Reactivity of the interior surface of (5,5) single-walled carbon nanotubes with and without a Stone–Wales defect

Abstract

The adsorption of hydrogen and fluorine atoms on the interior surface of defect-free and Stone–Wales defect armchair (5,5) single-walled carbon nanotubes were investigated using density functional theory. The reaction energy values for the hydrogenation and fluorination at all the possible unique sites were obtained at the UB3LYP/6-31G* level. The calculated reaction energy values were used to corroborate the reactivities of different sites on the interior surface of SWCNTs. The results indicate that for defect-free nanotube, endohedral adsorption is rather unfavorable both for hydrogen and fluorine. The computed exothermicities range from 4.8 to 13.4kcal/mol for hydrogenation and from 16.6 to 23.2kcal/mol for fluorination. However, the introduction of a SW defect on the (5,5) SWCNT improves the chemical reactivity of the interior surface of the defected tube. The computed exothermicities for the endohedral hydrogen and fluorine atoms are within the ranges of 7.0–33.4 and 18.5–41.8kcal/mol, respectively.

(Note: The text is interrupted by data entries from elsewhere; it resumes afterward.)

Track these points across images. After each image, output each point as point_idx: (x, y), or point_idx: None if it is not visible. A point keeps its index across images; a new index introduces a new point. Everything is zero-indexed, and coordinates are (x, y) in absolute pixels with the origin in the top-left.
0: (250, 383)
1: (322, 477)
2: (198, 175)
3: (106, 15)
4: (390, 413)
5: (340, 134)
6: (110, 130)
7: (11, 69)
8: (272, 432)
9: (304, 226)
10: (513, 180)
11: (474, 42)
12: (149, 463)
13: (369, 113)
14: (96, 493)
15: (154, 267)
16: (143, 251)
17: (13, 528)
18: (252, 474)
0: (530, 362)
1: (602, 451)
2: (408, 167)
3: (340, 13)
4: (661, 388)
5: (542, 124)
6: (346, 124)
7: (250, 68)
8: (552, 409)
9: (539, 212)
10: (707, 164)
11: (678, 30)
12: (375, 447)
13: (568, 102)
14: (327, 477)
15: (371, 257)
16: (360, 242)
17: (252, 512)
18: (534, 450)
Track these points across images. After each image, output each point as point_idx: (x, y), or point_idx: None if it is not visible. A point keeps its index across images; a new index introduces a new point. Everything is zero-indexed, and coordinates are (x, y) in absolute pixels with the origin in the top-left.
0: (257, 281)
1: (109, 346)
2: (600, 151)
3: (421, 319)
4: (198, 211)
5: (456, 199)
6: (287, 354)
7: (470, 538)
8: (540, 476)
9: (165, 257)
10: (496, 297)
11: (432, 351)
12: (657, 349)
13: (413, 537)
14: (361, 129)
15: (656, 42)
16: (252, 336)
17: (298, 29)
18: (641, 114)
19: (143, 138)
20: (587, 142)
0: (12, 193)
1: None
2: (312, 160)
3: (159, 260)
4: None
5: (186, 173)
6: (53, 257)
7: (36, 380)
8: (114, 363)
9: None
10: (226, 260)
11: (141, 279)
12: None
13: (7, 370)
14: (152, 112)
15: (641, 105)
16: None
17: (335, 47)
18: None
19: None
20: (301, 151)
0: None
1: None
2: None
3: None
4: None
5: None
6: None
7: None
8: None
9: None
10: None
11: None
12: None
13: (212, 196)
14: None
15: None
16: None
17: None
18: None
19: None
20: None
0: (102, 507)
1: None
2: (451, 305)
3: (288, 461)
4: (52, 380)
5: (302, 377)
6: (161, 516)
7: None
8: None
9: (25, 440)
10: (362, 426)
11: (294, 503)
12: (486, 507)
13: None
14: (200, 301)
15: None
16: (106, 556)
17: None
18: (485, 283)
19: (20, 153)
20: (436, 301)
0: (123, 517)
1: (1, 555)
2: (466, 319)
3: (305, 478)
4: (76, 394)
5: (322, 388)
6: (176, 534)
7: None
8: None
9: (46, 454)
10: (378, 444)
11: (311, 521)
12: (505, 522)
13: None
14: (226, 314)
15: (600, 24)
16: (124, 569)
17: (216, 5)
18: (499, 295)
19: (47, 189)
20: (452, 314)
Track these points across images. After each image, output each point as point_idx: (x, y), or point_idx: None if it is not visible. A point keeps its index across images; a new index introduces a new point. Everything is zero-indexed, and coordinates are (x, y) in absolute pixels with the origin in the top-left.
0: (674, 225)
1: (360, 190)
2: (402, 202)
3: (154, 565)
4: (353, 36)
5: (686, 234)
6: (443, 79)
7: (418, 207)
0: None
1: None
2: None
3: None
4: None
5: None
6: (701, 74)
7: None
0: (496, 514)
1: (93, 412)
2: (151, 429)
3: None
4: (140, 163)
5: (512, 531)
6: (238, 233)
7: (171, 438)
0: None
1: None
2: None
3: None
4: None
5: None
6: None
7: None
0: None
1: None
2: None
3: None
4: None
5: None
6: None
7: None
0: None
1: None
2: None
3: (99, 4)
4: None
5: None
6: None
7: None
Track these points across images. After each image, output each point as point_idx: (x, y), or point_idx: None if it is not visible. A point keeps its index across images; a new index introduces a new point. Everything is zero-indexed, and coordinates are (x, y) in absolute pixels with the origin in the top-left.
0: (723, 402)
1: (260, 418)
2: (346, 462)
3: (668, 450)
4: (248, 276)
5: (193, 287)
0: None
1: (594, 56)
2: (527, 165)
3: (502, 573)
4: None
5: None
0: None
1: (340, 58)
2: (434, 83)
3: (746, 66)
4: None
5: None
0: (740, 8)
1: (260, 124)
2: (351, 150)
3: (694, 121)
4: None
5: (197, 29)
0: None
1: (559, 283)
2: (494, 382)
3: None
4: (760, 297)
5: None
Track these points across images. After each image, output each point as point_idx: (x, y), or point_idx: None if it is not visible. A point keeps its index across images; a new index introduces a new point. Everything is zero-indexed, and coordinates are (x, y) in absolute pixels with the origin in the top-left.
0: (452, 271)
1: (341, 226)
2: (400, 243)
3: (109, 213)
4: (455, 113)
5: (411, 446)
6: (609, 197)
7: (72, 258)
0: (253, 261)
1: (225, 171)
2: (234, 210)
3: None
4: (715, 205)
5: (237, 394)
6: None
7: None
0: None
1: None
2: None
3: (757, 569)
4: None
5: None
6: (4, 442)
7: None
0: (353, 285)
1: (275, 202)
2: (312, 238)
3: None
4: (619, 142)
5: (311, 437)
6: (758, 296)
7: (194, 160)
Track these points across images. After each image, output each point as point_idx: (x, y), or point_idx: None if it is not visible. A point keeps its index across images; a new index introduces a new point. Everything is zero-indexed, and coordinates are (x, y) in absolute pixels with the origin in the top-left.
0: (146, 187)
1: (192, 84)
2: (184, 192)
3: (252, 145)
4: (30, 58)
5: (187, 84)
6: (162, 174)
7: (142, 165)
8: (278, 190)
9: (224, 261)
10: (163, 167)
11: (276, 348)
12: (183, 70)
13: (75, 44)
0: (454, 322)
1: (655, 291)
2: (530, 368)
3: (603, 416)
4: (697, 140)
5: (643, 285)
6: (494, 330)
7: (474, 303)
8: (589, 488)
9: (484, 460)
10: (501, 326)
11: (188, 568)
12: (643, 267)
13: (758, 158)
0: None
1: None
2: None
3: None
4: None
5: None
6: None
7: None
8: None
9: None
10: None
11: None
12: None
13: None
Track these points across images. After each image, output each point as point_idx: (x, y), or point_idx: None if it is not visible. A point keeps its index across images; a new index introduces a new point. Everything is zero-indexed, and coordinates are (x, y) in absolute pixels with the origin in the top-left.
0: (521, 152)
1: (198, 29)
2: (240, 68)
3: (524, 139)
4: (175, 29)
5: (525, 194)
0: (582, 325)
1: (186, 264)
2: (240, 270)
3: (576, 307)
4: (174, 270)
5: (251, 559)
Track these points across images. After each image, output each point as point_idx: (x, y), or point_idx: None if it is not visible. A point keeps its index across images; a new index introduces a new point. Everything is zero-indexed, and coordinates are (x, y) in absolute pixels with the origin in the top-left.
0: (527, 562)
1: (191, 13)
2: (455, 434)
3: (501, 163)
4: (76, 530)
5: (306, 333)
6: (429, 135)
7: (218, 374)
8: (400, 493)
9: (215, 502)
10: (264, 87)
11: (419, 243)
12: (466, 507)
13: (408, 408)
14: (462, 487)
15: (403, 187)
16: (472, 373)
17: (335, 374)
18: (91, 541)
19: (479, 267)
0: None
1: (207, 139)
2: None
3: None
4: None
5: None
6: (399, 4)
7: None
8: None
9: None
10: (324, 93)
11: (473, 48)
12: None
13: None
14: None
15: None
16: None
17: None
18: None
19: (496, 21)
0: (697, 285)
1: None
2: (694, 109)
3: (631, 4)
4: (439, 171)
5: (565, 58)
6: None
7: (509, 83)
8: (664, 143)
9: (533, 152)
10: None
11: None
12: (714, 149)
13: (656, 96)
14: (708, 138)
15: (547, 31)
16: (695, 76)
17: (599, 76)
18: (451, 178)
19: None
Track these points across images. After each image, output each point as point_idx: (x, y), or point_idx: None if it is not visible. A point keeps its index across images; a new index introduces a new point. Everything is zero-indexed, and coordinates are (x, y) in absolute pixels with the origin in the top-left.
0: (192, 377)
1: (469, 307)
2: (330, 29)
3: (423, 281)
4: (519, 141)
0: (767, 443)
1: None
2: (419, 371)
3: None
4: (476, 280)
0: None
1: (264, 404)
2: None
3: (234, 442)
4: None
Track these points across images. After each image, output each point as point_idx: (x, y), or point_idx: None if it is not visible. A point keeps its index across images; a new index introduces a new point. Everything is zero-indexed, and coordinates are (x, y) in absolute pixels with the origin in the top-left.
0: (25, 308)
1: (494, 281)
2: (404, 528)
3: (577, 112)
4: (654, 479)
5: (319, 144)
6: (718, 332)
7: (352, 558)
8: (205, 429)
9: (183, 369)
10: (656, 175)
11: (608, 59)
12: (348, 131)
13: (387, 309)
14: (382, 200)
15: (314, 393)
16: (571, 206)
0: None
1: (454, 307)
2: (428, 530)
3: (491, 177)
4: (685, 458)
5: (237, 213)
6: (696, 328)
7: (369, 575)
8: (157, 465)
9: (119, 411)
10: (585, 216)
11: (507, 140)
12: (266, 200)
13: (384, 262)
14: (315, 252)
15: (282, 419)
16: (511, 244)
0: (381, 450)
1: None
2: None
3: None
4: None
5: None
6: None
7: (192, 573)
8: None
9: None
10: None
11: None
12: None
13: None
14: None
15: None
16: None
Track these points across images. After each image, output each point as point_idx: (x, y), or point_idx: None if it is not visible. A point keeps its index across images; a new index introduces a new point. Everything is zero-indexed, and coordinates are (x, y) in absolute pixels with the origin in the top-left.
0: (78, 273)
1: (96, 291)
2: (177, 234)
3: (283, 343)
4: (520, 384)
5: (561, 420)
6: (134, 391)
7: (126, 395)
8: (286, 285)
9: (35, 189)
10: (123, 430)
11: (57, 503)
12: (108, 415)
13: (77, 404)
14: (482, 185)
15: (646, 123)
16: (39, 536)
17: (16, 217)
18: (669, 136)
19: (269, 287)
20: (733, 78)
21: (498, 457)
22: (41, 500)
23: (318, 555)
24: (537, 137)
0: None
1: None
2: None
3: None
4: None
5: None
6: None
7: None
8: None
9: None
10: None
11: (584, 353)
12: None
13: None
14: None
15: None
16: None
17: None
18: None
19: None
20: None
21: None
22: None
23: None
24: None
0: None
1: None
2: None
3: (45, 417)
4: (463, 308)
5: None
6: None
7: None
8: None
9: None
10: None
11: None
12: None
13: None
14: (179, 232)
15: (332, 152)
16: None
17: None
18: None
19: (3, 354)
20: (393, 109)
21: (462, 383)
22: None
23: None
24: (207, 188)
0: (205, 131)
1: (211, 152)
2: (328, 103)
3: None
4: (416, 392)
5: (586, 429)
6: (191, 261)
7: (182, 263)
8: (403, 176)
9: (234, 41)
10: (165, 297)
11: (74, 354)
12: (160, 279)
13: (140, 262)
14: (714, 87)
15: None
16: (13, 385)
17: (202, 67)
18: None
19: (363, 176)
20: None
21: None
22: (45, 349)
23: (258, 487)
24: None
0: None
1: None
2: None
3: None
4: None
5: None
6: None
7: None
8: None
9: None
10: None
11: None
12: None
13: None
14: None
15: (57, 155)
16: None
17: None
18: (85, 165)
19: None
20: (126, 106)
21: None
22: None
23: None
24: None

The most exothermic and reactive site on the interior surface of SW defective (5,5) SWCNT is the C2 site shared by two seven-membered rings and one five-membered ring. This is different from the results reported on the reactivity of the exterior surface of SW defective nanotubes. The electronic and vibrational properties of the (5,5) SWCNTs with adsorption of hydrogen and fluorine atoms on the interior surface were also explored.